The United States spent $68 billion in 2016 on medical care related to high blood pressure, a figure that may rise to $154 billion as members of the baby boomer generation age, the AHA and AMA said in their request letter to CMS.

For several years, clinicians have been looking for ways to encourage the use of out-of-office monitoring of high blood pressure, Lawrence R. Krakoff, MD, of the Icahn School of Medicine at Mount Sinai, wrote in an editorial comment in January in the journal Hypertension.

He said Medicare and commercial insurers pay modest fees ($55–$100) for ambulatory monitoring of suspected cases of white coat hypertension.

Krakoff also noted the cost of ambulatory monitoring by physicians and of a patient's own check-ins done at home.

"Up-front costs for the 2 options are markedly different: [approximately] $20,000 to $25,000 for the provider of ambulatory monitoring, not including a suitable computer or $60 to $99 for the patient for a smart home monitor device that can transmit results via smart phone to the provider," Krakoff writes.

Counteract "Haphazard" Measurement

More than 100 clinicians, medical organizations, and companies commented on CMS' draft proposal for expanding coverage of ABPM. Vivek Bhalla, MD, of Stanford University in California, told the agency in a comment last November that ABPM is "rarely performed in large part due to the lack of Medicare coverage." Like Yang, Bhalla depicted CMS' support as potentially having a broader effect on medical care.

"Expanded ABPM coverage may spur innovation in ABPM technologies that will allow for more convenient measurement of longer duration, and could accomplish for blood pressure what is currently available for heart rate monitoring" such as the Zio patch and Apple Watch," he wrote.

Another commenter, Fernando Elijovich, MD, of Vanderbilt University in Nashville, Tennessee, told CMS that expanded coverage of ABPM could counteract "the haphazard and incorrect performance of the measurement in the hurried environment of primary care medicine."

AMA "Pleased"

In making their argument to CMS for broader coverage, the AHA and AMA had argued that ABPM could not only catch cases of hypertension that might otherwise be missed, but also prevent misdiagnosis of the condition. The groups said that research suggested one third of elderly patients receiving hypertension treatment actually are at risk for hypotension.

"Falls due to low blood pressure among the elderly can restrict mobility, either from physical injury or fear of subsequent falls, making it especially important that clinicians not subject their elderly patients to antihypertensive treatment that is unnecessary at best, and potentially harmful at worst," the AHA and AMA write.

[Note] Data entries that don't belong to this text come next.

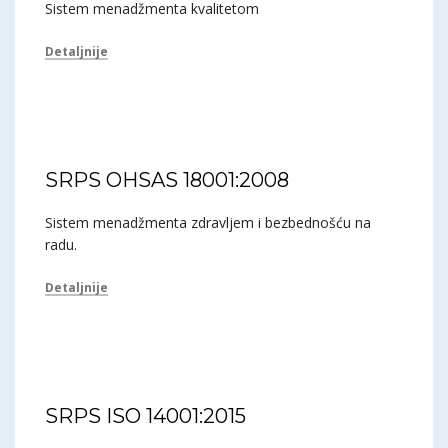
Sistem menadžmenta kvalitetom
Detaljnije
SRPS OHSAS 18001:2008
Sistem menadžmenta zdravljem i bezbednošću na
radu.
Detaljnije
SRPS ISO 14001:2015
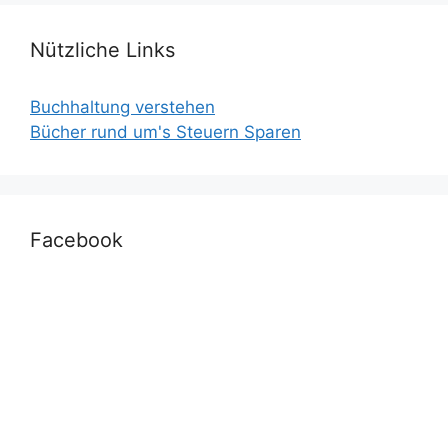
Nützliche Links
Buchhaltung verstehen
Bücher rund um's Steuern Sparen
Facebook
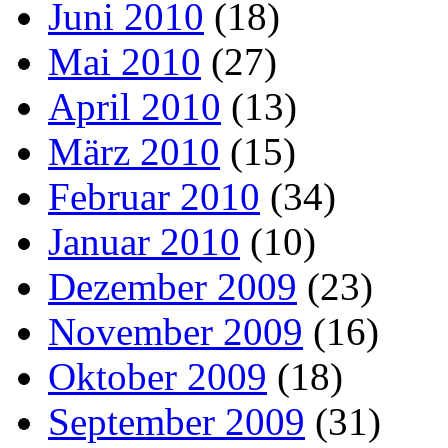
Juni 2010
(18)
Mai 2010
(27)
April 2010
(13)
März 2010
(15)
Februar 2010
(34)
Januar 2010
(10)
Dezember 2009
(23)
November 2009
(16)
Oktober 2009
(18)
September 2009
(31)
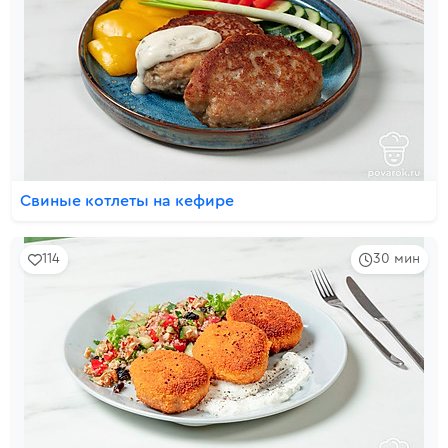
Свиные котлеты на кефире
114
30 мин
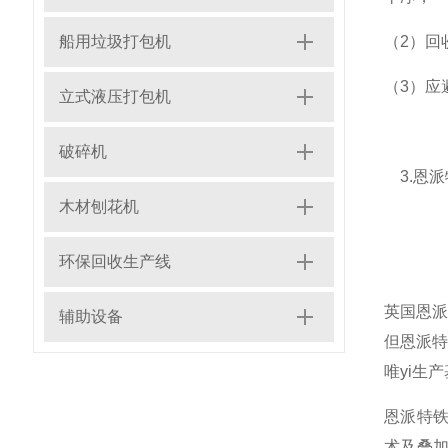
船用垃圾打包机
（2）回
（3）应
立式液压打包机
破碎机
3.恩
木材刨花机
环保回收生产线
英国恩派
辅助设备
但恩派
唯yi生
恩派特
术及叠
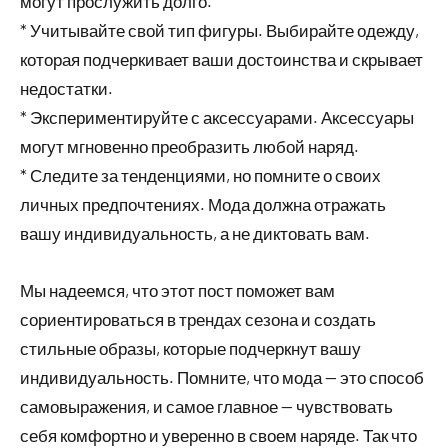
могут прослужить долго.
* Учитывайте свой тип фигуры. Выбирайте одежду,
которая подчеркивает ваши достоинства и скрывает
недостатки.
* Экспериментируйте с аксессуарами. Аксессуары
могут мгновенно преобразить любой наряд.
* Следите за тенденциями, но помните о своих
личных предпочтениях. Мода должна отражать
вашу индивидуальность, а не диктовать вам.
Мы надеемся, что этот пост поможет вам
сориентироваться в трендах сезона и создать
стильные образы, которые подчеркнут вашу
индивидуальность. Помните, что мода — это способ
самовыражения, и самое главное — чувствовать
себя комфортно и уверенно в своем наряде. Так что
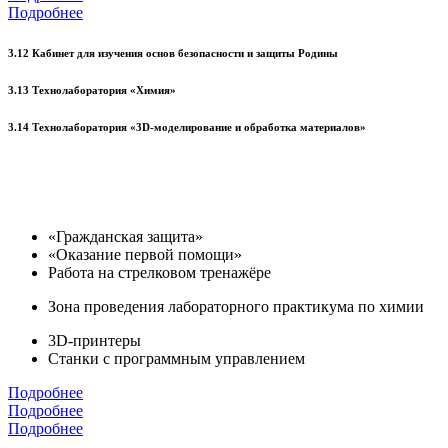
Подробнее
3.12 Кабинет для изучения основ безопасности и защиты Родины
3.13 Технолаборатория «Химия»
3.14 Технолаборатория «3D-моделирование и обработка материалов»
«Гражданская защита»
«Оказание первой помощи»
Работа на стрелковом тренажёре
Зона проведения лабораторного практикума по химии
3D-принтеры
Станки с программным управлением
Подробнее
Подробнее
Подробнее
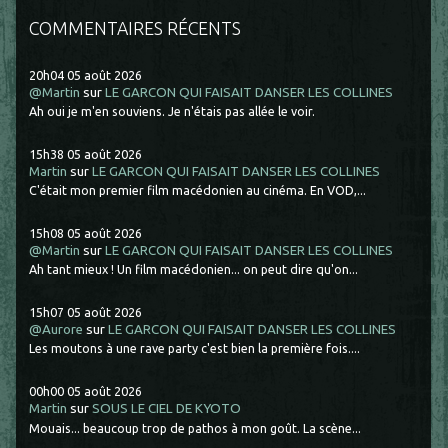
COMMENTAIRES RÉCENTS
20h04
05
août 2026
@Martin
sur
LE GARCON QUI FAISAIT DANSER LES COLLINES
Ah oui je m'en souviens. Je n'étais pas allée le voir.
15h38
05
août 2026
Martin
sur
LE GARCON QUI FAISAIT DANSER LES COLLINES
C'était mon premier film macédonien au cinéma. En VOD,...
15h08
05
août 2026
@Martin
sur
LE GARCON QUI FAISAIT DANSER LES COLLINES
Ah tant mieux ! Un film macédonien... on peut dire qu'on...
15h07
05
août 2026
@Aurore
sur
LE GARCON QUI FAISAIT DANSER LES COLLINES
Les moutons à une rave party c'est bien la première fois....
00h00
05
août 2026
Martin
sur
SOUS LE CIEL DE KYOTO
Mouais... beaucoup trop de pathos à mon goût. La scène...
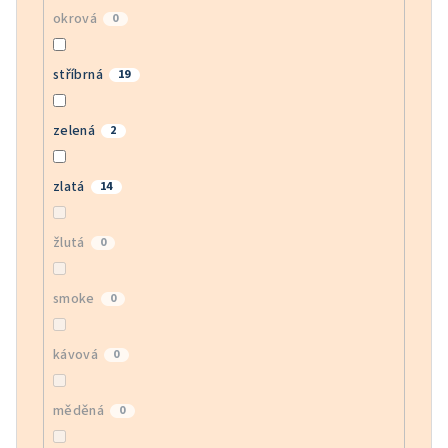
okrová
0
stříbrná
19
zelená
2
zlatá
14
žlutá
0
smoke
0
kávová
0
měděná
0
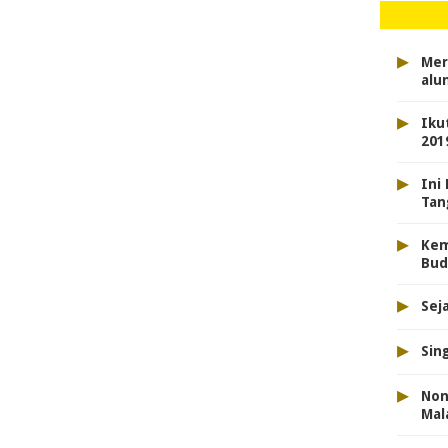
▸
Mer
alu
▸
Iku
201
▸
Ini
Tan
▸
Kem
Bud
▸
Sej
▸
Sin
▸
Non
Mal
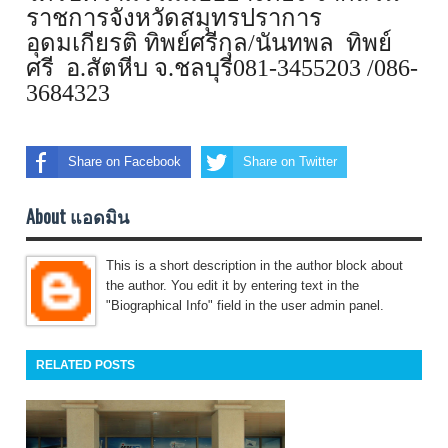
ราชการจังหวัดสมุ
ทรปราการ
อุดมเกียรติ ทิพย์ศรีกุล/นันทพล ทิพย์
ศรี อ.สัตหีบ จ.ชลบุรี081-3455203 /086-
3684323
Share on Facebook
Share on Twitter
About แอดมิน
This is a short description in the author block about
the author. You edit it by entering text in the
"Biographical Info" field in the user admin panel.
RELATED POSTS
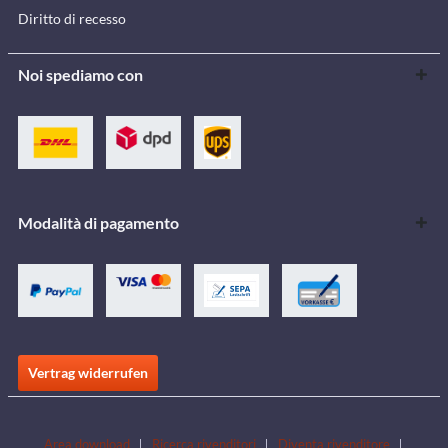
Diritto di recesso
Noi spediamo con
Modalità di pagamento
Vertrag widerrufen
Area download
Ricerca rivenditori
Diventa rivenditore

AMA President Patrice A. Harris, MD, said in a statement, "We are very pleased that the Centers for Medicare and Medicaid Services (CMS) has taken action to expand Medicare coverage for ambulatory blood pressure monitoring (ABPM) as the AMA and the American Heart Association (AHA) jointly requested.

"We are particularly pleased that CMS modified the final Medicare coverage decision to reflect nearly all of our recommended changes from the proposed coverage decision. This supports our national Target: BP initiative in collaboration with the AHA that aims to ensure every physician has the ability to appropriately diagnose hypertension, which can lead to serious health consequences for patients if left undiagnosed and untreated."